■ Your tasks
**a)** Decide whether each statement below agrees with the passage on small businesses after the London riots, answering yes or no and quoting the words of the passage that settle it.
(i) Most affected businesses closed for two to three weeks.
(ii) Owners said they could afford insurance policies covering every worst case scenario.
(iii) The High Street Fund was set up by local councils.
**b)** Answer these questions using the passage on small businesses after the London riots.
(i) How long was the bespoke clothing shop closed?
(ii) How large was the emergency payment the sporting and recreational goods business received after a week?
(iii) What was the average range of financial losses to businesses?
**c)** Resume the passage on small businesses after the London riots, continuing from its final sentence.

■ Text to read
+ + + + + + +

Previous studies suggest that small businesses are vulnerable and more likely to close following a crisis than larger businesses because they lack preparedness, have limited resources, and because such events have a personal impact on the owner. In the current study, I wanted to uncover how the riots had impacted on small businesses, examine the reactions of owner-managers to the riots and how they made sense of events, and identify some of the factors that facilitated or inhibited recovery.

The nature, pace and experience of recovery for small businesses following the London riots have been influenced by many things, including the extent of the damages and length of business closure, the ease of replacing stock, the speed of and access to external information and advice, physical, financial and emotional support, and the attitudes, experiences and determination of the business owners. Below, I discuss the issues in brief and provide some examples as illustrations.

Direct damages to businesses were mainly structural (broken windows, doors, shutters, fittings and fixtures) and content related (a loss of inventory). All owners spoke of indirect damages as well: abandoned plans to expand, and a loss of staff, customers and sales, the latter of which negatively impacted on cash flow. Financial losses to businesses ranged from £10,000-15,000 at the low end, £50,000-£100,000 on average, and between half a million and a million pounds at the upper end. While a couple had to relocate, most closed for a period of time, two to three weeks, and re-opened with limited stock and ongoing structural repairs. One owner was forced to close her bespoke clothing shop for three months while she found the money to repair the damages and re-create, with her small team, made-to-order stock that had been looted. She relied on personal savings and a loan from the council to stay afloat as the insurance money was delayed and emergency loans from the bank failed to manifest.

The extent and speed of financial support has been crucial both for those with insurance and without. Businesses were underinsured. Owners explained that they could not afford policies to cover “every worst case scenario” whereby all windows and contents were destroyed and the stock looted in its entirety. Several applauded the ‘High Street Fund’, a registered charity set up to help small businesses affected by the riots with the backing of corporate and private donors. One owner of a small business specialising in sporting and recreational goods said, “We got a payment after a week, an emergency payment of £2,000 … [and later] they gave us £8,000… And that covered all our loss of turnover, so they’ve been brilliant.” Financial support from councils has varied. In the best cases, they offered business rate relief, one-off payments or bridging loans. In the worst cases, very little was done. One owner of a clothing shop was disappointed when told, “We’re not allowed to give you [business] rates for free!” The success of claims made through insurers via the ‘Riots Damages Act’ varied as well. Some payments were delayed, others partial in nature. A few owners did not have insurance and in a couple of the cases fundraising was carried out by members of the public. The owner of a corner store said, “It’s the only good thing [that] happened”.

+ + + + + + +

Extracted records:

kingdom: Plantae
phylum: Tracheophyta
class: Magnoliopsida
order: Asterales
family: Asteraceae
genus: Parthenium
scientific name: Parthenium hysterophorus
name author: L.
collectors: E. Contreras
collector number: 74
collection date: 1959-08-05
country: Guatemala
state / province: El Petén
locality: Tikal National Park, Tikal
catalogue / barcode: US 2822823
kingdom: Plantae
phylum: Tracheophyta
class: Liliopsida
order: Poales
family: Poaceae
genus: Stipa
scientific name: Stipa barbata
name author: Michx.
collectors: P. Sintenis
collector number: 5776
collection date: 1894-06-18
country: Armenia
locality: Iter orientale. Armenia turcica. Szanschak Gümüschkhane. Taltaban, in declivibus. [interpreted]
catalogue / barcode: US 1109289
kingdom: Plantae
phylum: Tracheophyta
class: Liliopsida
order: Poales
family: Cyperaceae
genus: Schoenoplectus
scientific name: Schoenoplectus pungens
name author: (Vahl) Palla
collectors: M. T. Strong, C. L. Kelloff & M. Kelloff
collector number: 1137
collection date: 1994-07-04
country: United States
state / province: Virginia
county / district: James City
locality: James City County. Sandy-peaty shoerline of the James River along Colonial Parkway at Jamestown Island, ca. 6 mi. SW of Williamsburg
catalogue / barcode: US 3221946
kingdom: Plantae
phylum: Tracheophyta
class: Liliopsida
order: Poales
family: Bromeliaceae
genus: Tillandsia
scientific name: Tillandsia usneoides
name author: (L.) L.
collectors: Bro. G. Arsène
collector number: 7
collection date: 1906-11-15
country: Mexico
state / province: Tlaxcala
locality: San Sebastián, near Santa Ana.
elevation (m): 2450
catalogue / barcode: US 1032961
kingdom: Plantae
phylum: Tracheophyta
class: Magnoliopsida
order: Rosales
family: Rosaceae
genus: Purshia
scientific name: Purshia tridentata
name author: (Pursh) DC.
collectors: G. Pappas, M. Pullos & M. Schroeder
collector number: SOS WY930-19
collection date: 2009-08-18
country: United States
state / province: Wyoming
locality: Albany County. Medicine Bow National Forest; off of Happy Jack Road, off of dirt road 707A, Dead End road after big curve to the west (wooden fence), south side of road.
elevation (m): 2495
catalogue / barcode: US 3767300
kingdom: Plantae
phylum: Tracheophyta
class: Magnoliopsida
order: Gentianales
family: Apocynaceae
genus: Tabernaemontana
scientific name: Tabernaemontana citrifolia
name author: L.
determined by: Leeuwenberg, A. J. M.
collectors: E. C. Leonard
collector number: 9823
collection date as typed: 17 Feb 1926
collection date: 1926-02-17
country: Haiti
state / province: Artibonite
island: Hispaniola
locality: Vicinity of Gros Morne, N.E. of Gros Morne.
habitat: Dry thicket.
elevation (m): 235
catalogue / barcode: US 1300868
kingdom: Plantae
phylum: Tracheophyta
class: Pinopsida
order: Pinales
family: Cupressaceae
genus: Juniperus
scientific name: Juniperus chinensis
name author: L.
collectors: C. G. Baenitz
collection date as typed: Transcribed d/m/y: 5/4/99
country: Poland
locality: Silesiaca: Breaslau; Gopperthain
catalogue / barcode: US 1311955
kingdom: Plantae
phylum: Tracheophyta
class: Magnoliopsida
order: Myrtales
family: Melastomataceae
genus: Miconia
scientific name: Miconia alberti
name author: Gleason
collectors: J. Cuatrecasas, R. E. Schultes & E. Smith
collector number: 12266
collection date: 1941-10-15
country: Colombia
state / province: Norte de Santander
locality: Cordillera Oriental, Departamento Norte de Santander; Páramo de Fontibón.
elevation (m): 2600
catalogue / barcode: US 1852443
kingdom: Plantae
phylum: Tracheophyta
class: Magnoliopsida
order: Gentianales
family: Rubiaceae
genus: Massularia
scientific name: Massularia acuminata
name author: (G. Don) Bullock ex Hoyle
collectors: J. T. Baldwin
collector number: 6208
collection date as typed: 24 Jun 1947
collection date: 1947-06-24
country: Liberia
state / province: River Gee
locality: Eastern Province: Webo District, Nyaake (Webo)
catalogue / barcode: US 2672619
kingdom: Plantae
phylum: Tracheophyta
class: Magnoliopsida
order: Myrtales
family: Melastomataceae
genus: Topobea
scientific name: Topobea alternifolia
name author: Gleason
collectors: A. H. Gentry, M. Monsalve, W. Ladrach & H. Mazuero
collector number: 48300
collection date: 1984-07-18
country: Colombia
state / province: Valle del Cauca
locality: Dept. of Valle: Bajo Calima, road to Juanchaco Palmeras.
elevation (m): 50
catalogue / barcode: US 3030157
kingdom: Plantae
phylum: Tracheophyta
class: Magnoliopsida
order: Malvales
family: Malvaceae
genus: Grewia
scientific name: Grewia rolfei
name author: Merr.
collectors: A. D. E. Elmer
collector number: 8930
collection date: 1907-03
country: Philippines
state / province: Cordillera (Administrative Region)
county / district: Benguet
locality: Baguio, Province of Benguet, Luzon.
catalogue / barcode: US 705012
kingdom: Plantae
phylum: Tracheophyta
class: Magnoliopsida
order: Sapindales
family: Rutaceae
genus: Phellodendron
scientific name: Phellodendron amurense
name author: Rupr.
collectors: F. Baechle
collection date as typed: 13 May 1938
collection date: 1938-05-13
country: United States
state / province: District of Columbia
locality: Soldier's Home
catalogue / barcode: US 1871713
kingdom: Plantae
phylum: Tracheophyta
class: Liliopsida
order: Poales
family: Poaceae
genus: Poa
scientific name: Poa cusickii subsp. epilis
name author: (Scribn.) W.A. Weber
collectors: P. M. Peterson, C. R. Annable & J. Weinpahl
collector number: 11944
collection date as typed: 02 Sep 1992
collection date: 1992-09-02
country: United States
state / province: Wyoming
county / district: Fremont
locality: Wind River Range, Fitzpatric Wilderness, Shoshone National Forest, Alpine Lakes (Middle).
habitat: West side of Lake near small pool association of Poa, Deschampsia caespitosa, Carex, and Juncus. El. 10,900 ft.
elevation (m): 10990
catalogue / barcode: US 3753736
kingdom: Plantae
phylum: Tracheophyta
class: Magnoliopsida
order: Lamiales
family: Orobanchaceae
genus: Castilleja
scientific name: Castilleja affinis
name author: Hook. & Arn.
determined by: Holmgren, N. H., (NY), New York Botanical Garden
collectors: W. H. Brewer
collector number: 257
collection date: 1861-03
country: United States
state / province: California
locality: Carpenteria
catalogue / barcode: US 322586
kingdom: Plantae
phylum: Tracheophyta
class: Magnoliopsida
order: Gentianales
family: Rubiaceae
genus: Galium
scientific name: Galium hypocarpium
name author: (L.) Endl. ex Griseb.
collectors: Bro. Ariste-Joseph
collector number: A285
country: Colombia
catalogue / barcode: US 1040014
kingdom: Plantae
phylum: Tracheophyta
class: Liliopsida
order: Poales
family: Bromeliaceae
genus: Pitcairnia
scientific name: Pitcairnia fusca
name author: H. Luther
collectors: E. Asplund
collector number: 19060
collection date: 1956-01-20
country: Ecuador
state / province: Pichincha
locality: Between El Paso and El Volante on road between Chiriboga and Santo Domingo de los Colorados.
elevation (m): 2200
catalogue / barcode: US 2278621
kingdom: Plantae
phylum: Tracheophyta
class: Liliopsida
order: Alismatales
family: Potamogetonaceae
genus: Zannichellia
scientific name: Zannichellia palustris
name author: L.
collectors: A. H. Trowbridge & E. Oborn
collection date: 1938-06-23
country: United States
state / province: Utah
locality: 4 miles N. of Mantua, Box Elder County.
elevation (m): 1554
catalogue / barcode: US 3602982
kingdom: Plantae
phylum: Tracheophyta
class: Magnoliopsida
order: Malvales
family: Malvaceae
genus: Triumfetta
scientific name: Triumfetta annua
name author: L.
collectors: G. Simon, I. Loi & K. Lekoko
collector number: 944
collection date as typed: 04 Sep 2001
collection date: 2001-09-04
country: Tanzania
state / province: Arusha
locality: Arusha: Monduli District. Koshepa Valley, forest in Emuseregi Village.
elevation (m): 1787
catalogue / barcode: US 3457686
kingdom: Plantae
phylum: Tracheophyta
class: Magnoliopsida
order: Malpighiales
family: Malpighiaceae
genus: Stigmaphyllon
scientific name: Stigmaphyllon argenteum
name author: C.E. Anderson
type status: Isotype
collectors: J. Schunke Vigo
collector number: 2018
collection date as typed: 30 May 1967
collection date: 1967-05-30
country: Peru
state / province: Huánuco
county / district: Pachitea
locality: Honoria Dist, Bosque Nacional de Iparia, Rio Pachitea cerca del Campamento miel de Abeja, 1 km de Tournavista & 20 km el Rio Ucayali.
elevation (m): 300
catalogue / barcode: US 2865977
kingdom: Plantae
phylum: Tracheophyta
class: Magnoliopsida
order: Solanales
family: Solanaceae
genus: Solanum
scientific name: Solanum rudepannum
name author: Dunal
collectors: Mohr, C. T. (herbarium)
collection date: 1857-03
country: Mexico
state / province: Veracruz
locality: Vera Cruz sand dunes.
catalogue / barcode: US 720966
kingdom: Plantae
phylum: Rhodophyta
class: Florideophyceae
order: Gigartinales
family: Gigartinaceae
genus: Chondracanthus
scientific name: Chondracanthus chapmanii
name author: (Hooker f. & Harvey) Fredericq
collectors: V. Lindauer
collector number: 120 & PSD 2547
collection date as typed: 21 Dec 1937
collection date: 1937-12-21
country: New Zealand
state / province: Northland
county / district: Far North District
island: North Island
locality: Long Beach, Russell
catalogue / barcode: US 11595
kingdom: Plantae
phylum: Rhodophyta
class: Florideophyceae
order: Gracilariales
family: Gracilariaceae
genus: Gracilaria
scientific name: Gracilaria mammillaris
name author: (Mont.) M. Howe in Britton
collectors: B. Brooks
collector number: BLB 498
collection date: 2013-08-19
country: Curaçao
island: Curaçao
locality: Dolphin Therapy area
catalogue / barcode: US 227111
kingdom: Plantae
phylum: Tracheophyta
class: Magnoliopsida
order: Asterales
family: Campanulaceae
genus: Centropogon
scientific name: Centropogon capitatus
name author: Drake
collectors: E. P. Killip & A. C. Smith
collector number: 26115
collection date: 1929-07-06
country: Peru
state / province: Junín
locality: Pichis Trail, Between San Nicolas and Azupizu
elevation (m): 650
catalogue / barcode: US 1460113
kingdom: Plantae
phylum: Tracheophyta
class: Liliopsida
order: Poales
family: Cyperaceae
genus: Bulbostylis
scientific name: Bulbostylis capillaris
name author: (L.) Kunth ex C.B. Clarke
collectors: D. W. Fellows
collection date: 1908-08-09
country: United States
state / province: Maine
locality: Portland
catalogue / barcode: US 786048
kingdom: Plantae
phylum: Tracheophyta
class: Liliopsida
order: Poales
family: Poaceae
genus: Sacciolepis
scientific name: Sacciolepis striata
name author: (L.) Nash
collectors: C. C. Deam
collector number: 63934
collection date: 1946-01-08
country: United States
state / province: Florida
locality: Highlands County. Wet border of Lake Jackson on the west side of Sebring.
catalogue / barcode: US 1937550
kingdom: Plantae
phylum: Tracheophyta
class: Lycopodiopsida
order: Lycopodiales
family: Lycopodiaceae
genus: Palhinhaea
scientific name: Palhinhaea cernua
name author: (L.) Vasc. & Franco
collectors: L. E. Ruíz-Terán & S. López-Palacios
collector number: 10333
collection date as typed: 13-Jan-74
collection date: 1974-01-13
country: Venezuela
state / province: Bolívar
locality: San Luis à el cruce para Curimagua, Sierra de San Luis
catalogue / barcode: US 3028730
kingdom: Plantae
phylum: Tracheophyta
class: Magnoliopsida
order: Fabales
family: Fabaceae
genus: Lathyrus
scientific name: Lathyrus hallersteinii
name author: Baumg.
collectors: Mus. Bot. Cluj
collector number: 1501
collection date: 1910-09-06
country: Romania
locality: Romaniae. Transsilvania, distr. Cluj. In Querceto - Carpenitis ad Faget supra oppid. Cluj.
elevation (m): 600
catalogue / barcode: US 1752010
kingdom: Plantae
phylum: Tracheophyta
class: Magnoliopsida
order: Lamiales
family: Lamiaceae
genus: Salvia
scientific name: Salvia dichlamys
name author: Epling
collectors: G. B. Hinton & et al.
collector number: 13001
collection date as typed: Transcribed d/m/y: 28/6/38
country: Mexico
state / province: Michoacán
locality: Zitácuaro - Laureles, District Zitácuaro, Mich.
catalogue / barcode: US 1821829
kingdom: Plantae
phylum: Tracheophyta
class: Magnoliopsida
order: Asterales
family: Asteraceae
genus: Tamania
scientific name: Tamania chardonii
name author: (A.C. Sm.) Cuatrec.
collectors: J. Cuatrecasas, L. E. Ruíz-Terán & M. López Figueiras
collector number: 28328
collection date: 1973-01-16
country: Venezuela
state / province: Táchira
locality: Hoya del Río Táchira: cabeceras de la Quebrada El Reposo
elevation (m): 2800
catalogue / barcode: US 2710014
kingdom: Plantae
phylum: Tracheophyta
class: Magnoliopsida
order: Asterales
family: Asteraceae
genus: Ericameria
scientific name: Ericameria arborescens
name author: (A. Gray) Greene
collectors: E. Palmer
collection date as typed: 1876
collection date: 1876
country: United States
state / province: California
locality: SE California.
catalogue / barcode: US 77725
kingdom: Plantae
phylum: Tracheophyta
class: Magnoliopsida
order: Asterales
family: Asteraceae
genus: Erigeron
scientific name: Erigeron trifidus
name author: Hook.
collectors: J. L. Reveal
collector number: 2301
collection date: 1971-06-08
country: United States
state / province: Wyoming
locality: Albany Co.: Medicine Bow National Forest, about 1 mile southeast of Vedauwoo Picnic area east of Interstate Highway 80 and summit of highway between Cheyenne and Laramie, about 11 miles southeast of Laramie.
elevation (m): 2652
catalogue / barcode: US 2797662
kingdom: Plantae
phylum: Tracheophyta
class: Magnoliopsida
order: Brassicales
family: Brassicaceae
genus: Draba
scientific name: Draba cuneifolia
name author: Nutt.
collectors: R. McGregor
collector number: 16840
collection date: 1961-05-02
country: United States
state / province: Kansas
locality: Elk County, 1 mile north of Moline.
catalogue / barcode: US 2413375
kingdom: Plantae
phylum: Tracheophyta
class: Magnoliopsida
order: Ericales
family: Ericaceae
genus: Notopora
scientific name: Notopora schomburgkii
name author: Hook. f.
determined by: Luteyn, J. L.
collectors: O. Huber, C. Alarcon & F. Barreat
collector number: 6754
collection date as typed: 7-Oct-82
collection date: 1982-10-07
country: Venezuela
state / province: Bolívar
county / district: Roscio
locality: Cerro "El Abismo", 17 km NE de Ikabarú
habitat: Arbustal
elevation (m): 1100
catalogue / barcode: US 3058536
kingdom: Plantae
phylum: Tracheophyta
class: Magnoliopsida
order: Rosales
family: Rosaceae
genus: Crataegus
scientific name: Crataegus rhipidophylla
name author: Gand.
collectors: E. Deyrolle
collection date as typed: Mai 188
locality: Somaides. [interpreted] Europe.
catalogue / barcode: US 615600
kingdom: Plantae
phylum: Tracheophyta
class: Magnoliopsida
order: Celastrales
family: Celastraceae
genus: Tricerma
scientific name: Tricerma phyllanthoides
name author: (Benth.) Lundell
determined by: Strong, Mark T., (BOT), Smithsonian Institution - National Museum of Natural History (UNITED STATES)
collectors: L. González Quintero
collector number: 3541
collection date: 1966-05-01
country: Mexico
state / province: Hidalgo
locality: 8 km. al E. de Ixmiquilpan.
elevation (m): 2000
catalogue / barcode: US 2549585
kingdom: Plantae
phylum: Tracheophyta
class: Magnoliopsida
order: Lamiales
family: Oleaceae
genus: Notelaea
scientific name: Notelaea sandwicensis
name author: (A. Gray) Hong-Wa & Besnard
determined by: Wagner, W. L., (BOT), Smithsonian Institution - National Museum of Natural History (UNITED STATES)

+ + + + + + +

■ Answers by task
**a)**
(i) Yes: "most closed for a period of time, two to three weeks"
(ii) No: "they could not afford policies to cover “every worst case scenario”"
(iii) No: "a registered charity set up to help small businesses affected by the riots with the backing of corporate and private donors"

**b)**
(i) Three months
(ii) £2,000
(iii) £50,000-£100,000

**c)**
The riots also produced a great deal of psychological anguish for business owners. Many felt bereaved: “It’s like mourning someone’s death and not actually being able to take time off to mourn”. A few said it was the “worst” thing that had ever happened to them. One owner almost “cracked up” after events, chasing insurers, and another felt it had been a real “challenge” to feel safe again in the shop. Prior research suggests that riots more so than other kinds of crises create negative psychological effects for victims. For this reason, emotional support has been particularly important. Support from friends and family members aside, the encouragement of councils and MPs where received was deeply appreciated. Nevertheless, some were disheartened by the lack of support: “[The] riots finish and what? Where is everybody?! … If on that day, if the local MP comes to our shop, you know how good they make us feel? … [It would] make us feel good. Then all we get our energy back”.

Owners extended their praise to local businesses and members of the public for donating building materials, storage space, marketing space, fundraising or cleaning assistance. They were “overwhelmed” by kind words and good wishes. This gave them a sense of “purpose”, the motivation to start again. The owner of a small electronics shop noted, “The riots might have been the catalyst to stopping me altogether and I did think, should I or shouldn’t I? … A lot of encouragement from local people [made a difference]: Don’t let them beat you”. The positive feelings this created was vital in counteracting somewhat the negativity they felt towards the rioters who had destroyed their businesses, the police for failing to protect them and the variable responses of councils and insurers. Moreover, whereas the actions of some left them feeling vulnerable, this support strengthened their resilience and reasserted that small businesses were valued members of the community.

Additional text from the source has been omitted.